La iatrogénie grave reste un problème majeur de santé publique, qui a été longtemps abordé sous l’angle d’une approche par maladie ou par classe médicamenteuse. Ce bilan partagé de médication, par son approche centrée sur la personne et une meilleure coordination des professionnels dans la durée, peut permettre de diminuer ce risque iatrogénique au plus grand bénéfice des patients et du système de santé.

* Avenant n° 11 du 20 juillet 2017 à la convention nationale pharmaceutique signé par l’Union des syndicats de pharmaciens d’officine (Uspo), l’Union nationale des caisses d’assurance maladie (Uncam) et par l'Union nationale des organismes d'assurance maladie complémentaire (Unocam) le 15 septembre 2017 et paru le 16 décembre 2017 au Journal Officiel.
Avenant n° 12 du 21 novembre 2017 à la convention nationale pharmaceutique signé par l’Uspo et l’Uncam.

Bilan partagé de médication : l’accompagnement étendu à la prévention de la iatrogénie

 

Le nouveau bilan partagé de médication vient compléter les 3 dispositifs d’accompagnement existants en pharmacie consacrés aux patients sous anti-vitamines K, sous anticoagulants oraux d’actions directs (AOD) et aux patients asthmatiques. Le bilan de médication valorise, par une rémunération forfaitaire annuelle, l’activité du pharmacien consistant à prévenir les risques iatrogéniques et à optimiser la prise de médicaments chez le patient âgé de 65 ans et plus avec au moins une affection de longue durée et chez les patients à partir de 75 ans, sous traitement au moment de l’adhésion, pour lesquels au moins 5 molécules ou principes actifs sont prescrits, pour une durée consécutive de traitement supérieure ou égale à 6 mois. Cela représente 3,9 millions de malades chroniques. Pour cette mission d’accompagnement, les pharmaciens peuvent être rémunérés 60 € par patient la 1re année et entre 20 et 30 € les années suivantes selon que le traitement du patient sera ou non modifié par le médecin.

Bilan partagé de médication : comment ça marche ?

 

Le bilan partagé de médication est un accompagnement du patient âgé polymédiqué structuré autour de supports (un guide et des fiches de suivi) validés par la Haute Autorité de santé (HAS).

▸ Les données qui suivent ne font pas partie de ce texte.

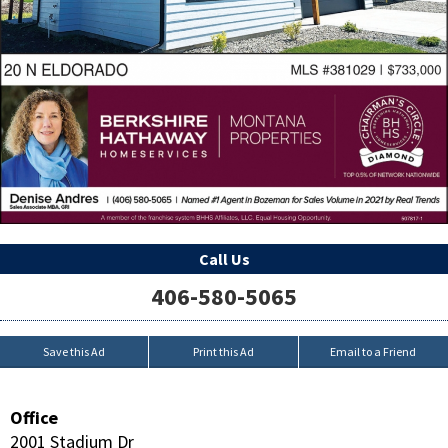
Call Us
406-580-5065
Save this Ad
Print this Ad
Email to a Friend
Office
2001 Stadium Dr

Pour le pharmacien, il s’articule de manière pluriannuelle.

1re année

  • 1 entretien de recueil d’informations planifié avec le patient : explication de l’objectif au patient, recensement des traitements prescrits ou non au vu des ordonnances et des analyses biologiques apportées par celui-ci, des éléments contenus dans le dossier pharmaceutique, dans le dossier « patient » de l’officine ou dans le dossier médical partagé (DMP) ainsi que des renseignements éventuellement fournis par les proches du patient ;
  • 1 analyse des traitements recensés lors de l’entretien de recueil, assortie de conclusions et de recommandations qui devront être intégrées au DMP et envoyées au médecin traitant du patient par la messagerie sécurisée de santé dans le but d’obtenir l’avis de celui-ci ;
  • 1 entretien « conseil » du patient (explication des conclusions du pharmacien et de l’avis de son médecin traitant, échange autour de la prise des traitements, de leur bon usage au quotidien ou d’éventuelles adaptations de traitements quand celles-ci sont validées par le médecin traitant ;
  • le suivi de l’observance des traitements.

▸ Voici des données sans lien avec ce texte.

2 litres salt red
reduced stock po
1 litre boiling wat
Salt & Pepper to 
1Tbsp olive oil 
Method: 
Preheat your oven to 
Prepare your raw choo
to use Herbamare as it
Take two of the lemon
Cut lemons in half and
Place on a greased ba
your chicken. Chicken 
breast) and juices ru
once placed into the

Années suivantes : 2 options

S’il y a une modification du traitement :

  • l’actualisation de l’analyse initiale (entretien de recueil + analyse + envoi de l’analyse au médecin) ;
  • 1 entretien « conseil » sur le modèle de celui conduit la 1re année ;
  • le suivi de l’observance des traitements.

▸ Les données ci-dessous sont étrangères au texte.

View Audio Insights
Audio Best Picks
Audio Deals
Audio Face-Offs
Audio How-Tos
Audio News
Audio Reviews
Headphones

S’il n’y a pas de modification de traitement :

  • 2 suivis de l’observance des traitements.

Pour conduire le bilan partagé de médication, chaque pharmacien dispose du guide d’accompagnement validé par la HAS et de fiches de suivi. Elles permettent d’aborder les points incontournables lors des entretiens avec les patients. Ces supports sont disponibles sur Espace Pro. L’adhésion du patient et la déclaration par le pharmacien de chaque étape réalisée du bilan partagé de médication se font aussi sur Espace Pro.